- INSTRUCTION -
The task calls for each record to be given again unchanged, minus any pictures.

(Dataset records)
━━━

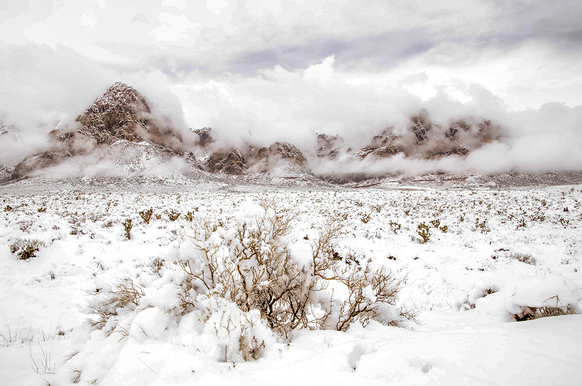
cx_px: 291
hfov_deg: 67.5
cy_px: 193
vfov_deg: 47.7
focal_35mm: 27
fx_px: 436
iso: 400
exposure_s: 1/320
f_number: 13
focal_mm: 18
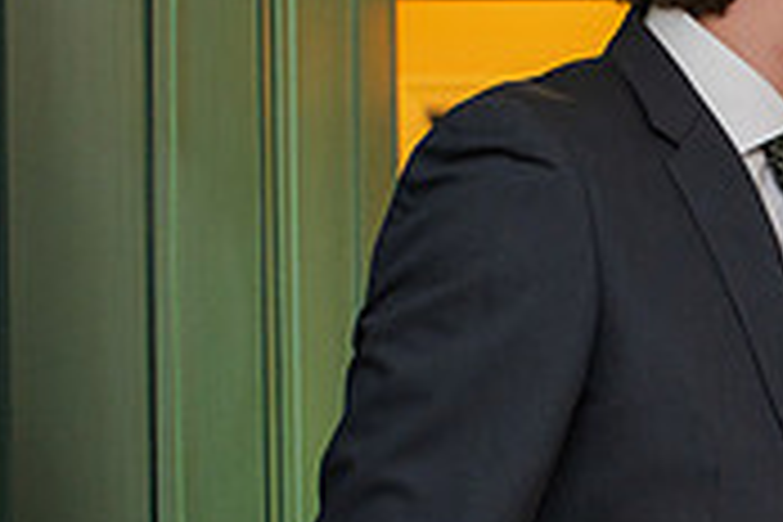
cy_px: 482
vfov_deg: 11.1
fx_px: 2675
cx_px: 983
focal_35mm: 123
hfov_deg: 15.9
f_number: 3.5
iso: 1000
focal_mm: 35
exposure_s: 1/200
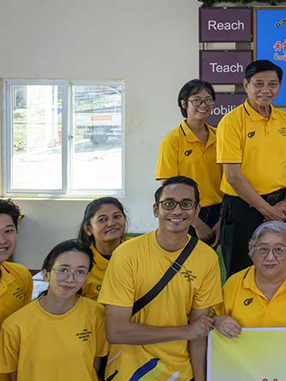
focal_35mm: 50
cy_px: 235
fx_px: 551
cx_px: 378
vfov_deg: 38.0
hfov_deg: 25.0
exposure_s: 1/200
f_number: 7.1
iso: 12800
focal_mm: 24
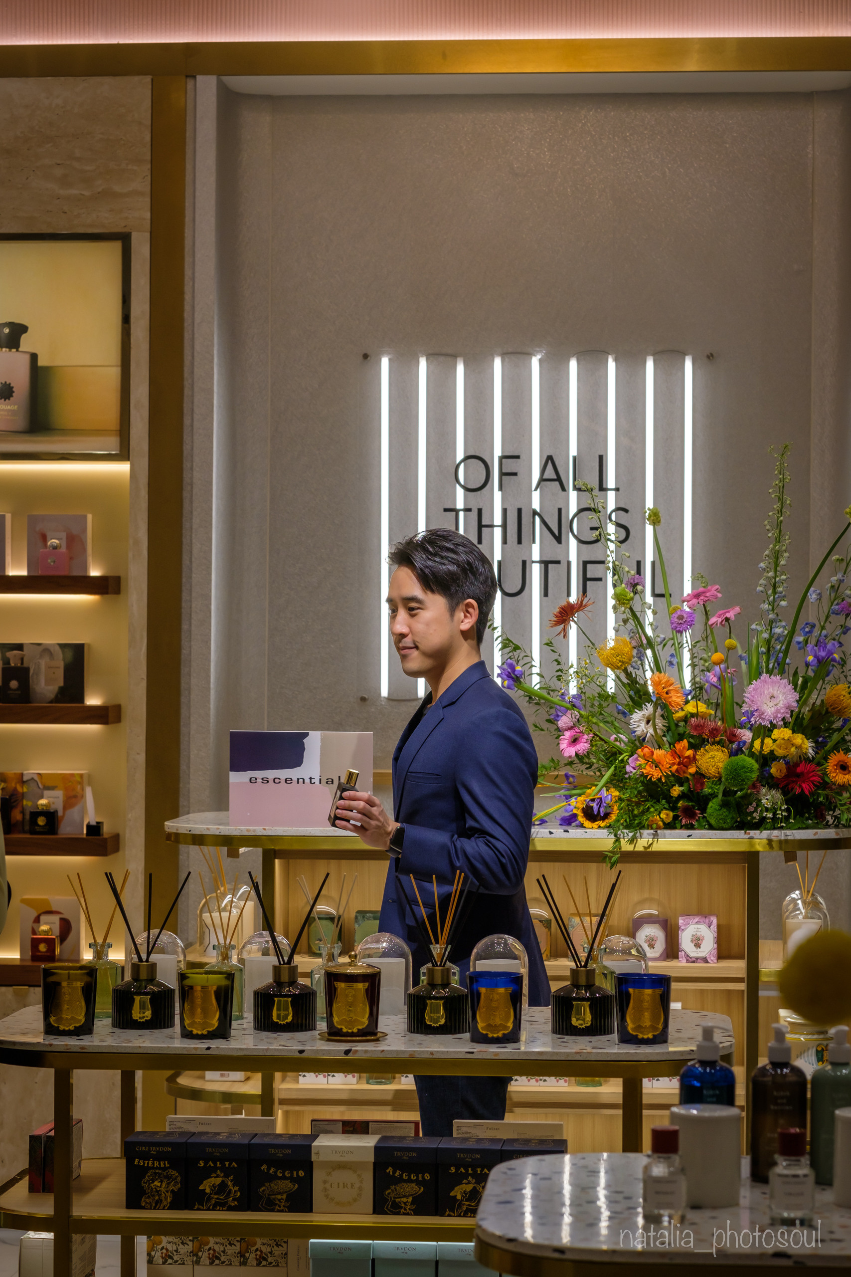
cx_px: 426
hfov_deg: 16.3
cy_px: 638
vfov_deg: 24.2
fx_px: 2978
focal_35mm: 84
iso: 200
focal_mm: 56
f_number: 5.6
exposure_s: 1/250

━━━

- RESPONSE TO THIS TASK -
cx_px: 291
hfov_deg: 67.5
cy_px: 193
vfov_deg: 47.7
focal_35mm: 27
fx_px: 436
iso: 400
exposure_s: 1/320
f_number: 13
focal_mm: 18
cy_px: 482
vfov_deg: 11.1
fx_px: 2675
cx_px: 983
focal_35mm: 123
hfov_deg: 15.9
f_number: 3.5
iso: 1000
focal_mm: 35
exposure_s: 1/200
focal_35mm: 50
cy_px: 235
fx_px: 551
cx_px: 378
vfov_deg: 38.0
hfov_deg: 25.0
exposure_s: 1/200
f_number: 7.1
iso: 12800
focal_mm: 24
cx_px: 426
hfov_deg: 16.3
cy_px: 638
vfov_deg: 24.2
fx_px: 2978
focal_35mm: 84
iso: 200
focal_mm: 56
f_number: 5.6
exposure_s: 1/250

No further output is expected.